O Brasil passou a contar com maior número de iniciativas de geração elétrica distribuída nos últimos anos, aproveitando especialmente as fontes eólicas e de biomassa. Existem, porém, alternativas pouco mencionadas nos planos oficiais, como a cogeração e a geração elétricas, instaladas em grandes consumidores de energia, mediante a queima de gás natural.
A matriz de energia nacional conta com grande participação da energia de origem hidráulica. No entanto, a capacidade de atender à demanda em fase de rápida expansão tem dado sinais inequívocos da necessidade de complementos. As distâncias entre as áreas de geração e as de consumo são grandes e estão aumentando, basta verificar que as usinas hidrelétricas de grande porte, atualmente em obras, situam-se na região amazônica (Santo Antônio, Jirau e Belo Monte), o que exige a construção de linhas de transmissão de complexidade e custos proporcionais.
Nessas circunstâncias, gerar eletricidade para suprir demandas isoladas e ainda disponibilizar algum excedente para oferecer à rede é uma alternativa interessante. O gás natural é fácil de transportar e possui uma boa imagem ambiental. Equipamentos para converter a energia contida no gás em eletricidade (e calor, em cogeração) estão disponíveis, tanto as turbinas quanto os motores de combustão interna.
Mesmo sabendo que essa alternativa já foi adotada há anos em vários países, a exemplo de Itália, Portugal e Espanha, o Brasil a utiliza muito pouco, ou quase nada. Para entender por que esse potencial é pouco aproveitado no país, o Instituto de Energia e Ambiente da Universidade de São Paulo (IEE-USP, novo nome do conhecido Instituto de Eletrotécnica e Energia) desenvolve um projeto de pesquisa intitulado “Geração distribuída e cogeração com gás natural: barreiras tecnológicas e institucionais”, com o apoio da distribuidora Comgás e da Agência Reguladora de Saneamento e Energia do Estado de São Paulo (Arsesp). O projeto é coordenado pelo professor doutor Ildo Sauer, diretor do IEE e ex-diretor de gás e energia da Petrobras.
“A Comgás já tem a percepção de que essa é uma oportunidade que está sendo desperdiçada de usar o gás natural de forma eficiente”, comentou Sauer. Para ele, a atual estratégia do governo federal de manter uma estrutura de energia de reserva apenas para o período seco do ano é inviável, tanto assim que o parque gerador termelétrico foi totalmente acionado durante o último período chuvoso (de outubro de 2012 a abril de 2013) para garantir o abastecimento de eletricidade, embora com alguns sustos. “O governo gastou um bilhão de reais por mês para suprir a falta de água e de vento por erro de planejamento”, criticou.
Na estrutura atual, o gás natural assumiu o papel de remendo na matriz hidrelétrica.

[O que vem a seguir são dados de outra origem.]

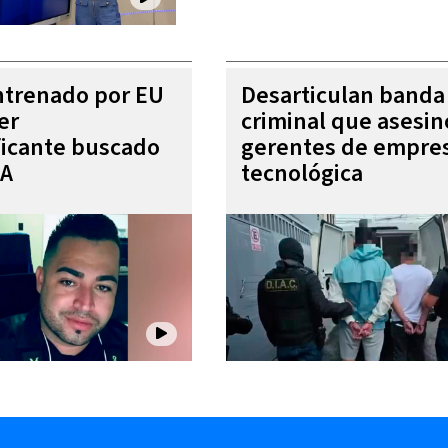
entrenado por EU
Desarticulan banda
er
criminal que asesin
ficante buscado
gerentes de empre
EA
tecnológica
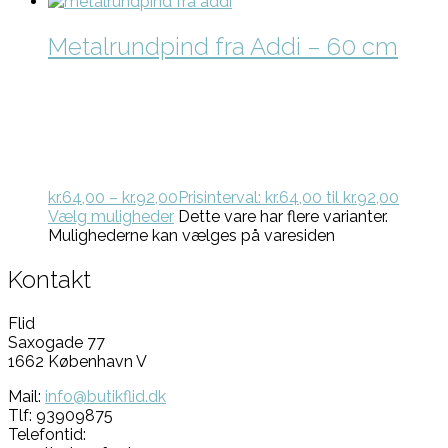
Metalrundpind fra Addi – 60 cm
kr.
64,00
–
kr.
92,00
Prisinterval: kr.64,00 til kr.92,00
Vælg muligheder
Dette vare har flere varianter.
Mulighederne kan vælges på varesiden
Kontakt
Flid
Saxogade 77
1662 København V
Mail:
info@butikflid.dk
Tlf: 93909875
Telefontid:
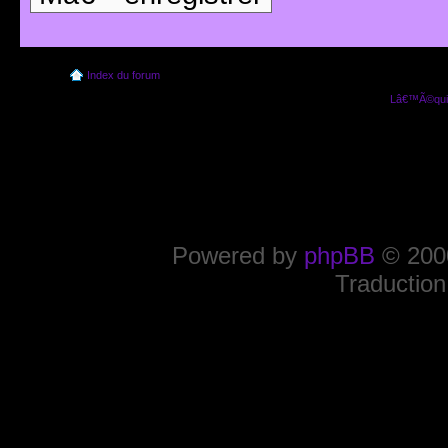
Index du forum
Lâ€™Ã©quip
Powered by
phpBB
© 2000
Traduction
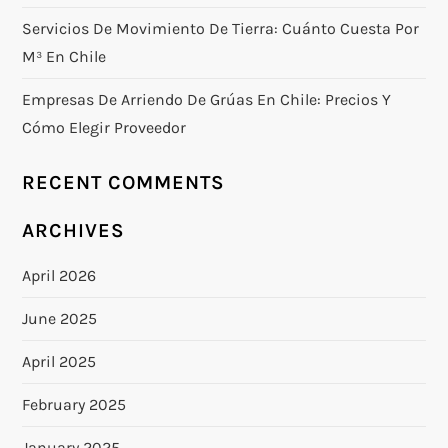
Servicios De Movimiento De Tierra: Cuánto Cuesta Por
M³ En Chile
Empresas De Arriendo De Grúas En Chile: Precios Y
Cómo Elegir Proveedor
RECENT COMMENTS
ARCHIVES
April 2026
June 2025
April 2025
February 2025
January 2025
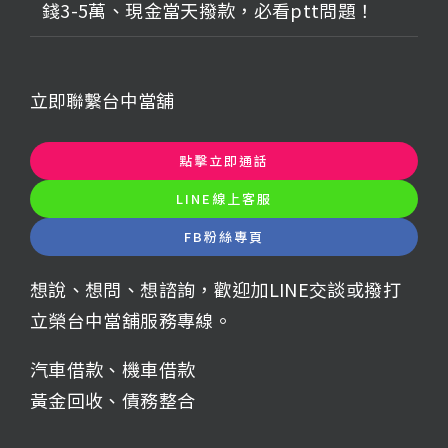
錢3-5萬、現金當天撥款，必看ptt問題！
立即聯繫台中當舖
點擊立即通話
LINE線上客服
FB粉絲專頁
想說、想問、想諮詢，歡迎加LINE交談或撥打
立榮台中當舖服務專線。
汽車借款
、
機車借款
黃金回收
、
債務整合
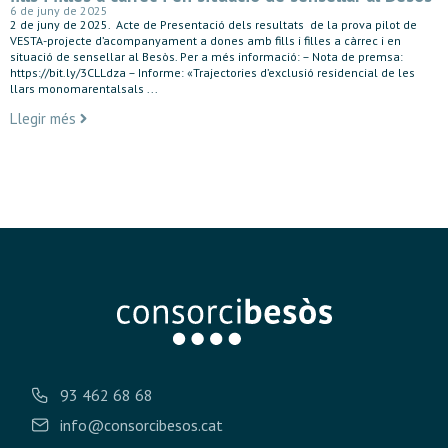
6 de juny de 2025
2 de juny de 2025. Acte de Presentació dels resultats de la prova pilot de
VESTA-projecte d’acompanyament a dones amb fills i filles a càrrec i en
situació de sensellar al Besòs. Per a més informació: – Nota de premsa:
https://bit.ly/3CLLdza – Informe: «Trajectories d’exclusió residencial de les
llars monomarentalsals ...
Llegir més
93 462 68 68
info@consorcibesos.cat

A principal produtora, a Petrobras, alega não dispor de mais gás para vender em contratos firmes, por ser obrigada a reservar um volume elevado para suprimento eventual das usinas térmicas (reserva). Clientes industriais olham com desconfiança para um combustível suprido em regime intermitente. “O gás natural é inteligente quando substitui o petróleo, não é para ser um coringa para água e vento, é um desserviço econômico ao país”, afirmou. Ele defendeu que o gás precisa ter uma logística bem desenhada e usos racionais, que respeitem as leis da termodinâmica.
Sauer admite que, no passado, a geração distribuída não era eficiente. O IEE acompanha esse desenvolvimento há décadas – tem a primeira unidade de geração com painéis solares registrada na Aneel. “O Brasil adotou uma regulamentação rígida, tem custos elevados e riscos artificialmente altos, ou seja, o risco global da atividade de geração é baixo, mas é muito alto para relacionamentos individuais, entre gerador e rede, por exemplo”, explicou. Essa situação desestimulou investimentos.
“Atualmente, a estrutura tarifária foi remodelada e os juros para financiamento de projetos se tornaram mais adequados, e a geração distribuída e a cogeração ganharam algum apoio”, considerou. “O Brasil tem recursos naturais, humanos e tecnológicos, mas o sistema energético está sob risco.”